(Exercise goal): Lines with "round": how many are there in the listing below? Reply with the number only.

(The data):

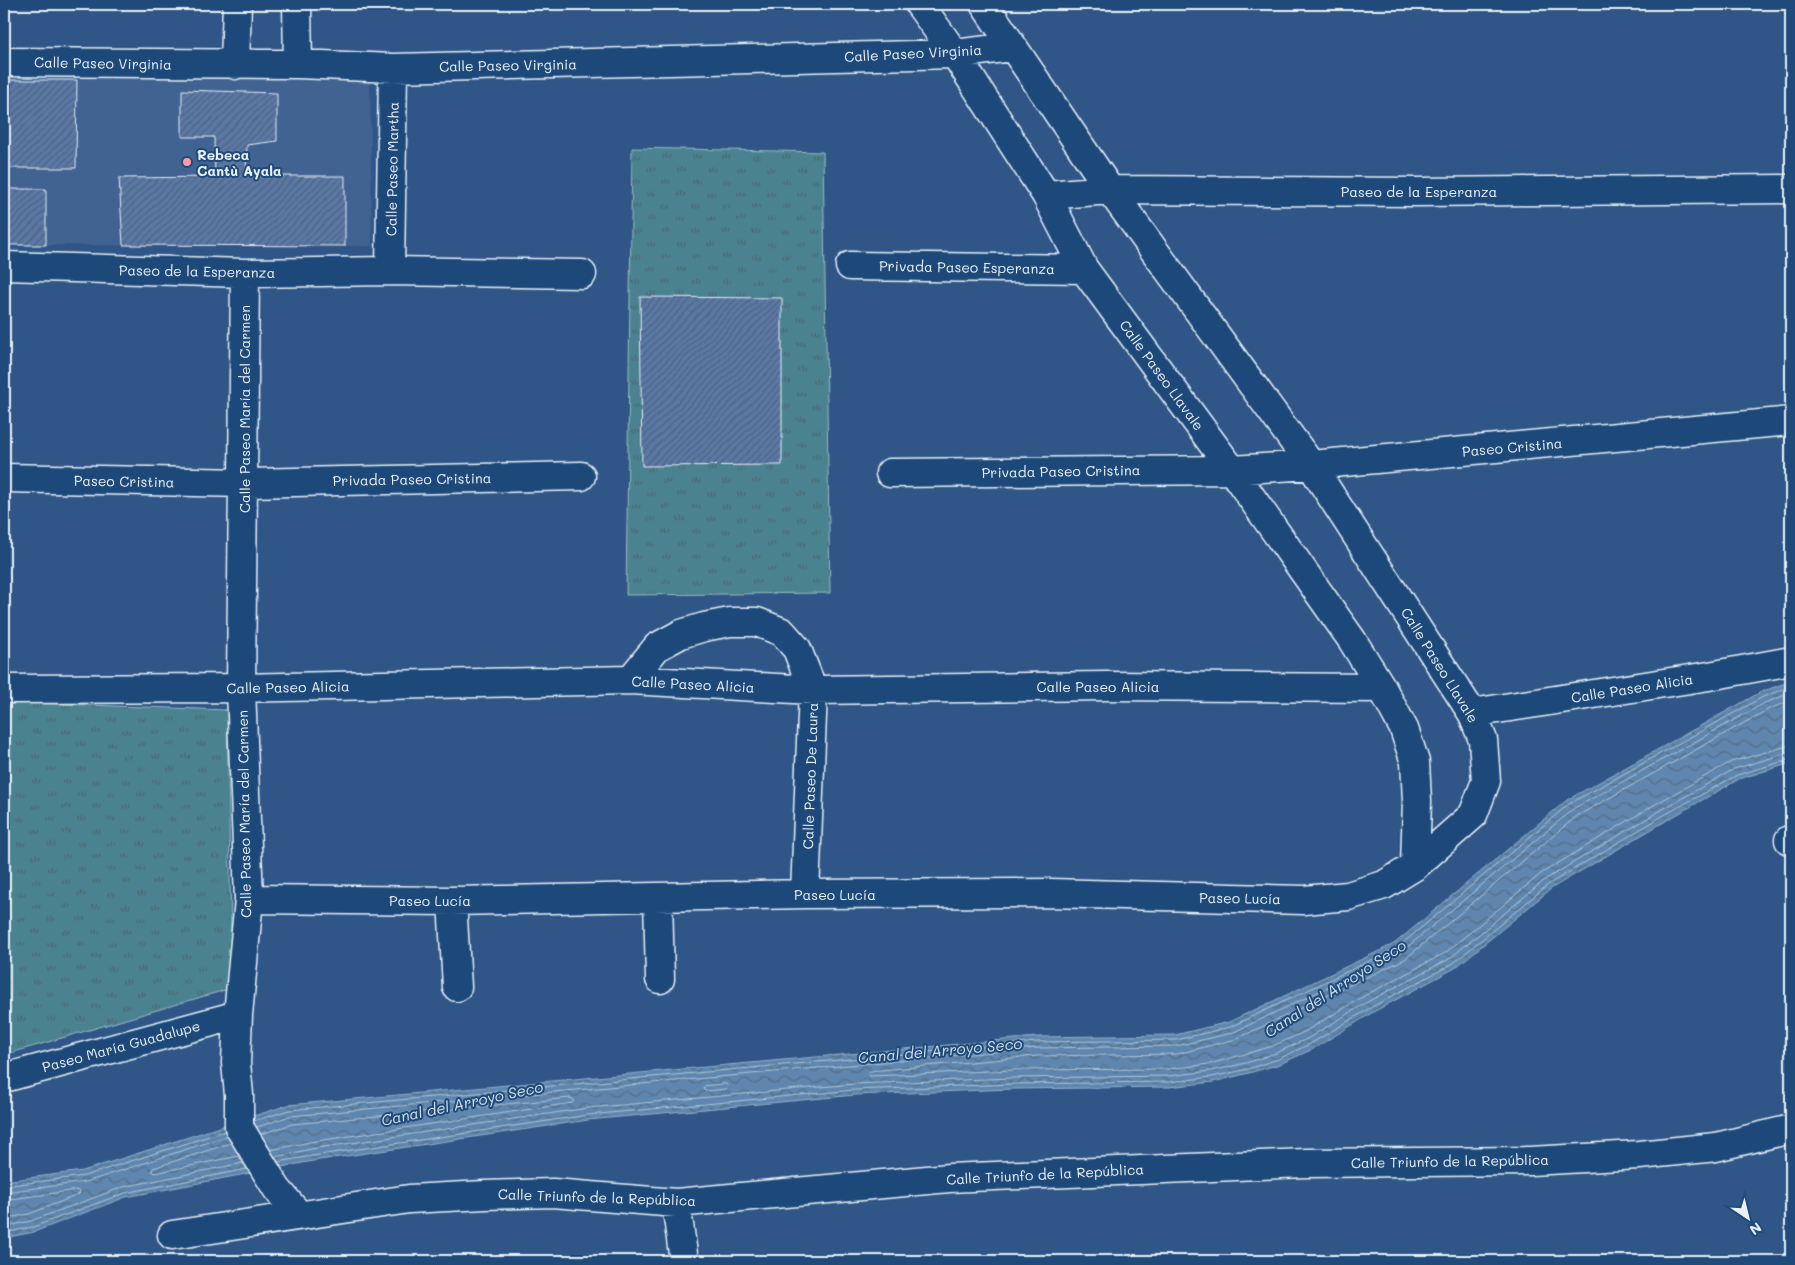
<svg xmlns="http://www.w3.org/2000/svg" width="1795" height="1265" font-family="Mali,sans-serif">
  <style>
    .built { fill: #3f6392 }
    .park { fill: url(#park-tufts); stroke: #9abac4 }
    .water { fill: url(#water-waves); stroke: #95b1cc }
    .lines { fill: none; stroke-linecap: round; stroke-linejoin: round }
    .shore { stroke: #b1c6da; stroke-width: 1 }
    .building { fill: url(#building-hatch); stroke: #e8f1f8 }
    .minor-casing { stroke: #e8f1f8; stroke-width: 31 }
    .minor { stroke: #1f4a7a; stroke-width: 28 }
    .poi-dot { fill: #ff9aa2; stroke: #1f4a7a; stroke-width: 2 }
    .labels { text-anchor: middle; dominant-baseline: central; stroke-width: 4; stroke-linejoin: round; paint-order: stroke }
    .street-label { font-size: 14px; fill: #e8f1f8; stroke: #1f4a7a }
    .poi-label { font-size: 14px; font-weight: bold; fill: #e8f1f8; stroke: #1f4a7a; text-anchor: start }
    .water-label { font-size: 15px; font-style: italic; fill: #d3e1ed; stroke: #1f4a7a }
  </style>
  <defs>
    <pattern id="park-tufts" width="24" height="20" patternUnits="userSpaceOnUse" patternTransform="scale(1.25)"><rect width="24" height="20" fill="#4c8290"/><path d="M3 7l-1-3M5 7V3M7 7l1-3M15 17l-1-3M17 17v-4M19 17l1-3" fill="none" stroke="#496870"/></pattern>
    <pattern id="water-waves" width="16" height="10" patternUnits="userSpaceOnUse" patternTransform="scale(1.25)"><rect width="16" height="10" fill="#5e86ae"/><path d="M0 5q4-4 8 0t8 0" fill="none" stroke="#546d86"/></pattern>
    <pattern id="building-hatch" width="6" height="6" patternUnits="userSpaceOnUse" patternTransform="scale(1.25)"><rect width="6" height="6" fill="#5a78a6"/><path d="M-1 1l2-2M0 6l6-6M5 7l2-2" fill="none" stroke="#51627d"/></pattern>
  </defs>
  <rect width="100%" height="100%" fill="#2f5686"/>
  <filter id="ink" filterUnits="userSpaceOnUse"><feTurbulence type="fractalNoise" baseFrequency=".02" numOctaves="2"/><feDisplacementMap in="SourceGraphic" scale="10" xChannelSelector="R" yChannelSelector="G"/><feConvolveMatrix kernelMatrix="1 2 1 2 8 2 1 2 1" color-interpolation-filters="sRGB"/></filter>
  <g filter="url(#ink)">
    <path class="built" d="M4,72L370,79L372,246L4,245Z"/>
    <path class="park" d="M632,148L823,152L830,593L626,595Z
      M4,702L227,710L232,988L4,1055Z"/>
    <path class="water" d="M1791,681V763L1739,779L1669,819L1552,888L1455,968L1375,1011L1313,1049L1280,1064L1249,1073L1213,1082L1169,1087L1013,1089L855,1095L588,1120L313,1161L126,1197L34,1232L4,1238V1181L83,1171L288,1105L1036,1037L1175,1035L1229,1022L1394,944L1567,800L1761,692Z"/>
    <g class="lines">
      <path class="shore" d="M1791,701L1769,709L1577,816L1405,959L1236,1039L1177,1054L1037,1056L870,1071L868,1074L870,1076L1013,1070L1168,1069L1210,1064L1273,1046L1304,1032L1366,995L1445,953L1542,873L1659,802L1731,762L1791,745
        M726,1084L728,1087L726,1089L705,1091L703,1089L705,1086Z
        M254,1121L289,1110L1037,1042L1176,1040L1230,1027L1397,948L1569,804L1763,697L1791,686
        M257,1127L290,1116L1037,1048L1176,1046L1232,1033L1400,953L1573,809L1765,703L1791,693
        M261,1134L292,1124L571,1098L574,1100L572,1103L310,1142L271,1150
        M231,1143L153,1168L152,1171L155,1173L239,1156
        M275,1157L311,1149L588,1108L854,1084L1013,1078L1168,1076L1211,1071L1246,1063L1276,1053L1307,1039L1369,1001L1449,959L1546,879L1663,809L1734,769L1791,752
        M278,1162L312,1156L588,1115L854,1090L1013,1084L1169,1082L1212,1077L1248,1069L1278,1059L1310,1044L1372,1007L1452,964L1549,884L1666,814L1737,775L1791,759
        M4,1186L84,1176L225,1131
        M4,1192L86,1182L227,1136
        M4,1200L77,1190L80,1193L78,1195L29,1214L4,1219
        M4,1227L31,1221L123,1187L243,1163
        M4,1233L33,1227L125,1193L247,1169"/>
    </g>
    <path class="building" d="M4,80H77L76,168H4Z
      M182,90L277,93V141L247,145L246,176H345V246L123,245L119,178L215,177L214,137H182Z
      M4,189H46V245H4Z
      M640,297L782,298V465L642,466Z"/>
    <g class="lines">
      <defs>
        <path id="minor" d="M297,4L298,64
          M919,4L955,54L1046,195L1084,269L1232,470L1352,640L1382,688L1404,729L1415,762L1417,801L1415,866
          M4,62L298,64L393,68L955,54L1012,47
          M235,65L237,4
          M1046,195L1110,190L1416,192L1791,189
          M4,266L245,273L390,271L582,274
          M850,266L1084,269
          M390,271L393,68
          M245,273L241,688L249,899L238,1015L236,1063L239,1095V1127L277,1189L299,1215
          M890,473L1232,470L1311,465L1791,421
          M4,478L244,483L581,476
          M630,680L657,647L681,634L704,627L730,622H757L782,632L797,649L813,690L805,894
          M4,689L241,688L630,680L813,690L1107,686L1382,688
          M1472,713L1709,676L1791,661
          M1789,840H1791
          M658,897L660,979
          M249,899L452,901L805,894L1050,893L1304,900L1348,896L1384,885L1415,866L1473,815L1486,781L1483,740L1472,713L1311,465L1110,190L984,4
          M452,901L457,987
          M4,1078L238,1015
          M676,1203L684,1261
          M172,1235L409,1199L485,1195L553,1193L676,1203L949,1178L1306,1163L1530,1161L1639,1155L1716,1147L1791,1129"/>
      </defs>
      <use href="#minor" class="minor-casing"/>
      <use href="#minor" class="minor"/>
    </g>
  </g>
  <circle class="poi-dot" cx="187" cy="162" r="5"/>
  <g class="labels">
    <g class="street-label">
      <text transform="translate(913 53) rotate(-3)">Calle Paseo Virginia</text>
      <text transform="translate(103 63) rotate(1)">Calle Paseo Virginia</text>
      <text transform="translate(508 65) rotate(-1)">Calle Paseo Virginia</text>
      <text transform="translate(392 169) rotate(-89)">Calle Paseo Martha</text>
      <text x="1419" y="191">Paseo de la Esperanza</text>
      <text transform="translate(967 267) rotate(1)">Privada Paseo Esperanza</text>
      <text transform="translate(197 271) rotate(1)">Paseo de la Esperanza</text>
      <text transform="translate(1162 375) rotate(54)">Calle Paseo Llavale</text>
      <text transform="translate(244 409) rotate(-90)">Calle Paseo María del Carmen</text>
      <text transform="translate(1512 447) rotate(-5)">Paseo Cristina</text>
      <text transform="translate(1061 471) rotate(-1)">Privada Paseo Cristina</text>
      <text transform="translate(412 479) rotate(-1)">Privada Paseo Cristina</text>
      <text transform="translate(124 481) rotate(1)">Paseo Cristina</text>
      <text transform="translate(1440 665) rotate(58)">Calle Paseo Llavale</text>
      <text transform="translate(693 684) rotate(3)">Calle Paseo Alicia</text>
      <text x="1098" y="686">Calle Paseo Alicia</text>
      <text transform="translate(288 687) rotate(-1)">Calle Paseo Alicia</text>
      <text transform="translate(1632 688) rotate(-9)">Calle Paseo Alicia</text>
      <text transform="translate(810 776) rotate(-88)">Calle Paseo De Laura</text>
      <text transform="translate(244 814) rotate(-91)">Calle Paseo María del Carmen</text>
      <text x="835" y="894">Paseo Lucía</text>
      <text transform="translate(1240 898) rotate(1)">Paseo Lucía</text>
      <text x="430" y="900">Paseo Lucía</text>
      <text transform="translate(121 1046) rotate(-15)">Paseo María Guadalupe</text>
      <text transform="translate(1450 1161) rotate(-1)">Calle Triunfo de la República</text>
      <text transform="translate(1045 1174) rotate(-3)">Calle Triunfo de la República</text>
      <text transform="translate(597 1197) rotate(2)">Calle Triunfo de la República</text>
    </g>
    <g class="poi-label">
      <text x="197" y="154">Rebeca<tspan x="197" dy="16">Cantù Ayala</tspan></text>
    </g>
    <g class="water-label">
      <text transform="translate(1335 988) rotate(-33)">Canal del Arroyo Seco</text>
      <text transform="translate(940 1050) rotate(-5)">Canal del Arroyo Seco</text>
      <text transform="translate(462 1103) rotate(-12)">Canal del Arroyo Seco</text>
    </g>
  </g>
  <rect width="1795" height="1265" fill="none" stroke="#1f4a7a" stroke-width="20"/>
  <rect x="10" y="10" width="1775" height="1245" fill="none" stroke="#e8f1f8" stroke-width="2" filter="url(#ink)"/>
  <g transform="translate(1748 1218) rotate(145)" stroke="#1f4a7a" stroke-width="4" paint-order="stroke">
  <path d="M0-4L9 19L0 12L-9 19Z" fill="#e8f1f8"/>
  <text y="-8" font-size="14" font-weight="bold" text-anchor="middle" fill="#e8f1f8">N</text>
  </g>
</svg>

(Response to this exercise): 2